A l'entrée du wagon suivant, je vis un homme qui, à quelques mètres devant moi, scrutait un plan placardé au mur du couloir sur lequel je comptai trouver comme lui quelques éclaircissements sur le trajet que nous emprutions et notamment son terminus. Alors que j'allais aborder cet être qui semblait entretenir avec moi cette communauté d’intérêt, il fit une brusquement volte-face, manqua de me renveser et je n'eus que le temps de considérer fugacement l'effroi de son regard, avant de le voir disparaître dans des cris d'angoisse...Je m'approchai à mon tour de la carte : avant de les distinguer avec précision, je fus surpris de constater que contrairement aux allégations du barman, notre ligne comptait plusieurs stations…Quel ne fut pas mon étonnement lorsque que je vis que chacune d’entre elles indiquait un lieu de ma vie! Depuis la maison d’enfance, le pensionnat de sous-préfecture, l’université américaine, jusqu’à cette vallée où j'avais niché la solitude de mes dernières années! Après cette dernière demeure, le tracé s'effaçait insensiblement comme une ligne de main, s'abolissant sans bruit comme un petit chemin de forêt...Sans doutes, l'homme avait-il vu un semblable rappel des étapes de son existence...

Il me sembla tout à coup que le train subissait une accélération. Dehors en effet, à travers le hublot, le paysage défilait maintenant si vite que bientôt les couleurs se fondraient les unes dans les autres et les contours du paysage s’effaceraient au point de résoudre le champ de vision à une gigantesque traînée lumineuse…Une voix se fit entendre, murmurée par les haut-parleurs :

- " Chers voyageurs, nous allons bientôt arrivés, veuillez bien regagner vos places. "
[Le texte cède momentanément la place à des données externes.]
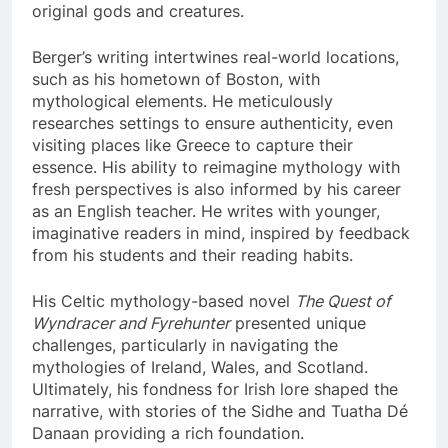
original gods and creatures.
Berger’s writing intertwines real-world locations,
such as his hometown of Boston, with
mythological elements. He meticulously
researches settings to ensure authenticity, even
visiting places like Greece to capture their
essence. His ability to reimagine mythology with
fresh perspectives is also informed by his career
as an English teacher. He writes with younger,
imaginative readers in mind, inspired by feedback
from his students and their reading habits.
His Celtic mythology-based novel
The Quest of
Wyndracer and Fyrehunter
presented unique
challenges, particularly in navigating the
mythologies of Ireland, Wales, and Scotland.
Ultimately, his fondness for Irish lore shaped the
narrative, with stories of the Sidhe and Tuatha Dé
Danaan providing a rich foundation.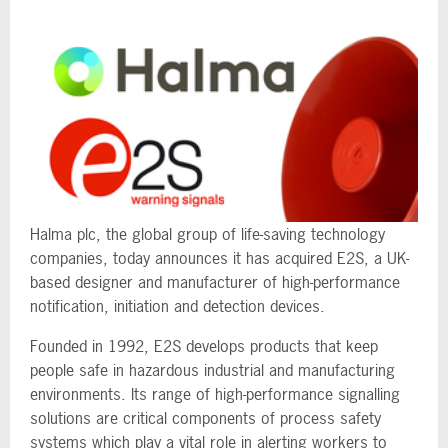
Halma plc, the global group of life-saving technology
companies, today announces it has acquired E2S, a UK-
based designer and manufacturer of high-performance
notification, initiation and detection devices.
Founded in 1992, E2S develops products that keep
people safe in hazardous industrial and manufacturing
environments. Its range of high-performance signalling
solutions are critical components of process safety
systems which play a vital role in alerting workers to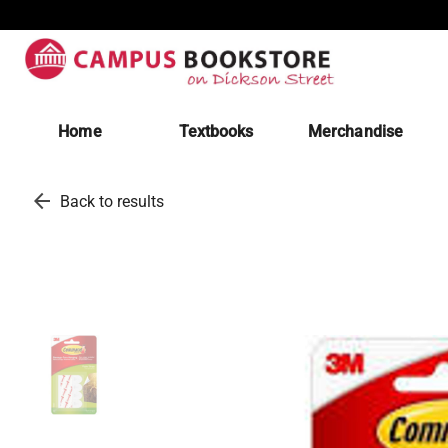
Home
Textbooks
Merchandise
arrow_back
Back to results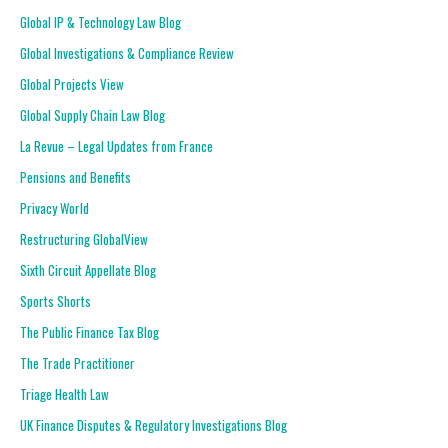
Global IP & Technology Law Blog
Global Investigations & Compliance Review
Global Projects View
Global Supply Chain Law Blog
La Revue – Legal Updates from France
Pensions and Benefits
Privacy World
Restructuring GlobalView
Sixth Circuit Appellate Blog
Sports Shorts
The Public Finance Tax Blog
The Trade Practitioner
Triage Health Law
UK Finance Disputes & Regulatory Investigations Blog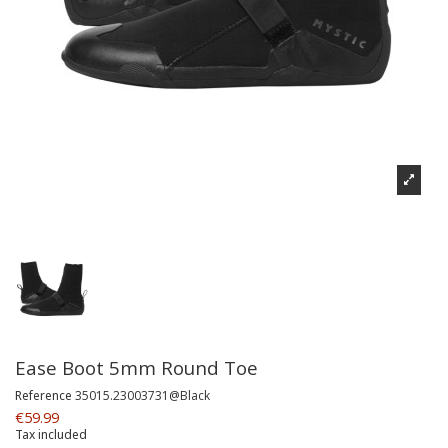
Ease Boot 5mm Round Toe
Reference
35015.23003731@Black
€59.99
Tax included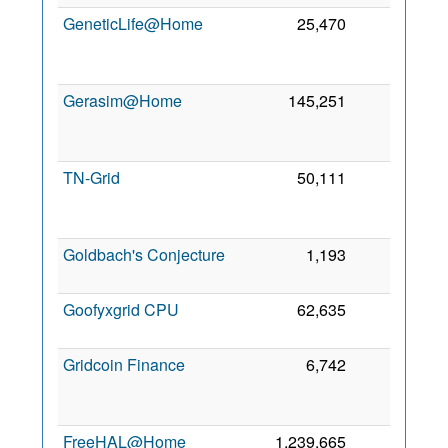
GeneticLife@Home
25,470
0
2
Gerasim@Home
145,251
0
2
TN-Grid
50,111
0
2
Goldbach's Conjecture
1,193
0
5 
2
Goofyxgrid CPU
62,635
0
8 
2
Gridcoin Finance
6,742
0
2
FreeHAL@Home
1,239,665
0
4 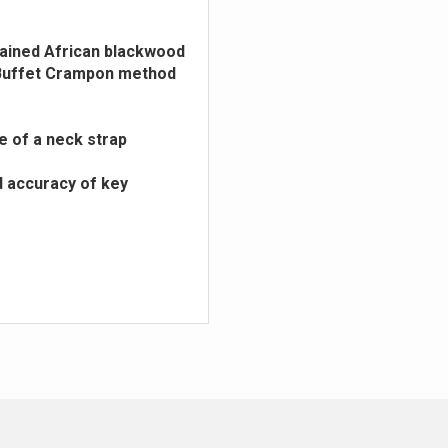
stained African blackwood
e Buffet Crampon method
e of a neck strap
d accuracy of key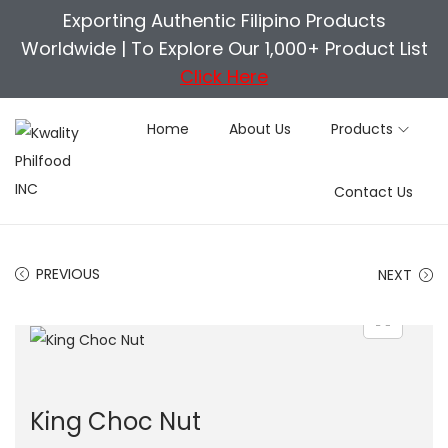
Exporting Authentic Filipino Products
Worldwide |
To Explore Our 1,000+ Product List
Click Here
Home
About Us
Products
S
S
Contact Us
k
k
i
i
p
p
PREVIOUS
NEXT
t
t
o
o
n
c
a
o
v
n
King Choc Nut
i
t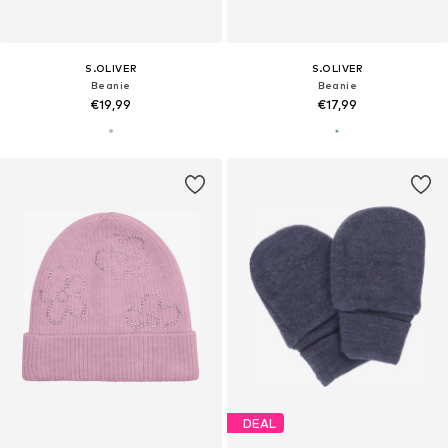
S.OLIVER
S.OLIVER
Beanie
Beanie
€19,99
€17,99
DEAL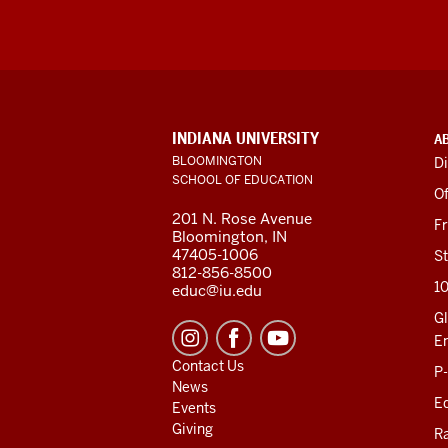
ADDITIONAL
INDIANA UNIVERSITY
A
LINKS
BLOOMINGTON
Di
AND
SCHOOL OF EDUCATION
RESOURCES
Of
201 N. Rose Avenue
F
Bloomington, IN
47405-1006
St
812-856-8500
1
educ@iu.edu
Gl
E
Contact Us
P
News
Ed
Events
Giving
R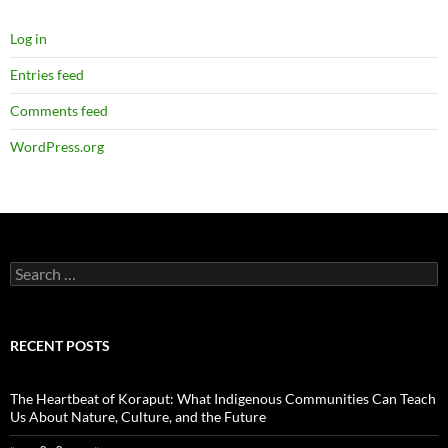
Log in
Entries feed
Comments feed
WordPress.org
Search
for:
RECENT POSTS
The Heartbeat of Koraput: What Indigenous Communities Can Teach
Us About Nature, Culture, and the Future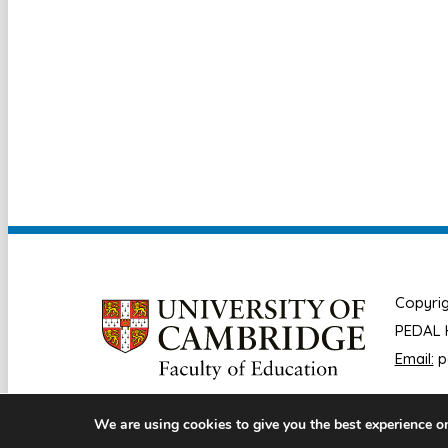
Copyrig
PEDAL H
Email:
p
We are using cookies to give you the best experience o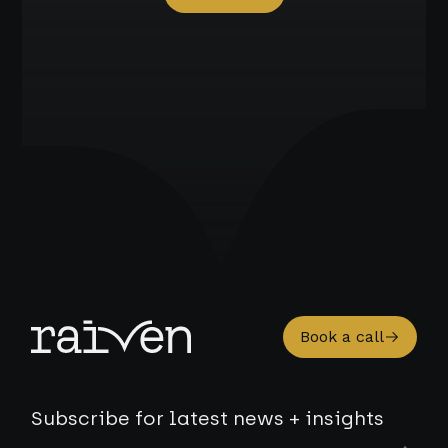
Book a call
Subscribe for latest news + insights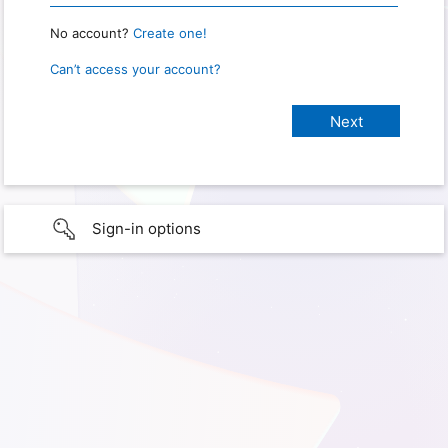
No account?
Create one!
Can’t access your account?
Sign-in options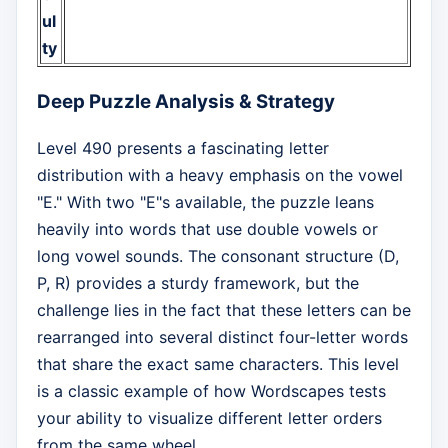
ul
ty
Deep Puzzle Analysis & Strategy
Level 490 presents a fascinating letter
distribution with a heavy emphasis on the vowel
"E." With two "E"s available, the puzzle leans
heavily into words that use double vowels or
long vowel sounds. The consonant structure (D,
P, R) provides a sturdy framework, but the
challenge lies in the fact that these letters can be
rearranged into several distinct four-letter words
that share the exact same characters. This level
is a classic example of how Wordscapes tests
your ability to visualize different letter orders
from the same wheel.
J’étais pour ma part trop loin de la mienne, et j’étais presque arrivé en tête de train, je touchai la locomotive. Devant nous la voie ferrée finissait en effet, noyée dans les sables…Le conducteur dont je vois le dos commence à se contracter en son centre pour voir son corps adopter la forme d’une spirale…La nuit lactée saigne. Le bois et le métal du train commence à se dissoudre dans l’air…Je vois mon bras qui commence à se consteller, mon torse se draper de lune…

Le temps est le voile qui nous sépare de la vision.